> _QUOTED TEXT_:
=-=-=-=-=
Marinus Bernardus "Benno" de Goeij (; born on 19 March 1975) is a Dutch record producer. He is best known for his participation in Rank 1 with Piet Bervoets, Kamaya Painters with Tiësto and Gaia with Armin van Buuren. Since 2008, de Goeij has been the co-producer behind the Dutch trance artists Armin van Buuren and Jochen Miller.

History

Early years (1997–1998) 
Benno de Goeij began working as a producer in 1997 alongside Piet Bervoets whom he met at a party. They decided to create music of their own and created the duo Pedro & Benno with singles "Scream For Love", "Talkin' To You", and "Speechless" released under Karma Records. They also created tracks under various aliases like Precious People, Gualagara, A.I.D.A., Simplistic Mind, Two Disciples, R.O.O.S.
=-=-=-=-=
> _Extracted data entries_:

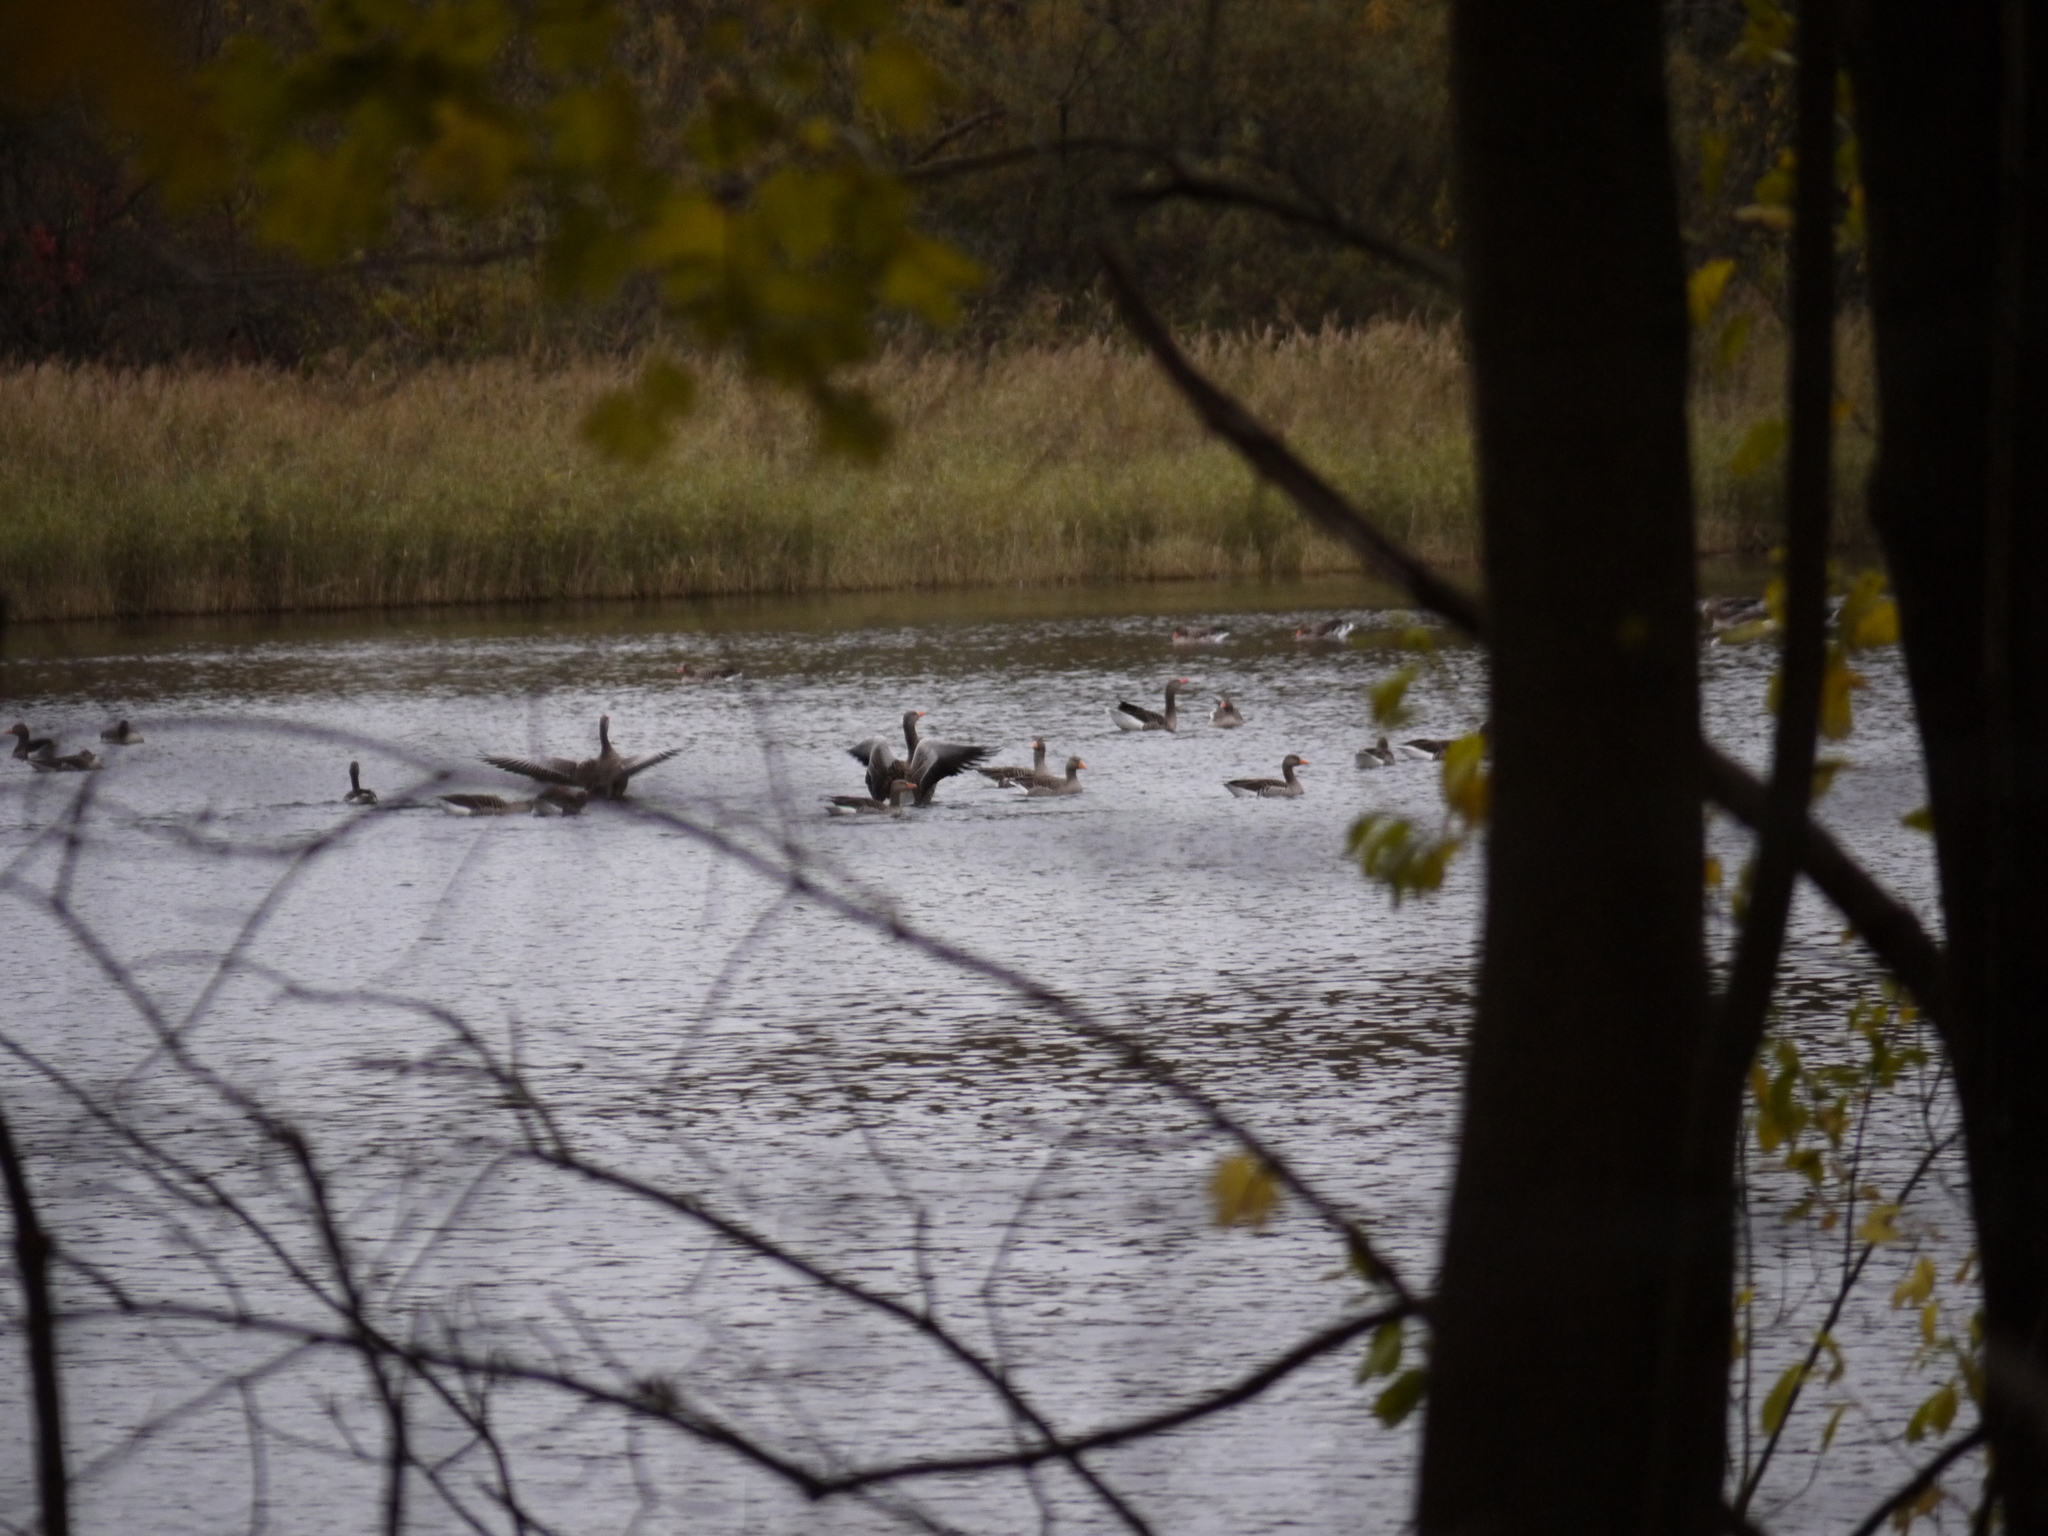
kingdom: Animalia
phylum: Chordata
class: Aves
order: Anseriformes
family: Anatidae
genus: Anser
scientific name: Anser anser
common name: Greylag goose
=-=-=-=-=
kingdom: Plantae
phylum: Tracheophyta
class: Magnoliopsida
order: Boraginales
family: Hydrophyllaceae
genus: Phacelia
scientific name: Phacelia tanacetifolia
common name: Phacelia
=-=-=-=-=
> _DIRECTIONS_:
1 - In the biography of Benno de Goeij, what led him and Piet Bervoets to form the duo Pedro & Benno? Answer in one to three sentences.
2 - Write the next part of the biography of Benno de Goeij, following on from its final sentence.

> _OUTPUTS IN ORDER_:
1 - De Goeij met Piet Bervoets at a party, and they began working together as producers in 1997. They decided to create music of their own, so they formed the duo Pedro & Benno.

2 -
The Rank 1 project (1998–2003) 

In 1998, Rank 1 was born as they thought it would be a perfect joke to see a group named Rank 1 at a number 1 position. This joke became real when "Airwave" hit numerous charts at that position. They also remixed Cygnus X's "Superstring" song and released an anthem for Sensation in 2001 known as "Such Is Life" from the album Symsonic. In 2003, they re-released "Breathing" which was another charting track since it was a more break beat version of "Airwave". In 1998, Tiësto and de Goeij created Kamaya Painters, with three successful singles.

Work outside of Rank 1 (2004–present)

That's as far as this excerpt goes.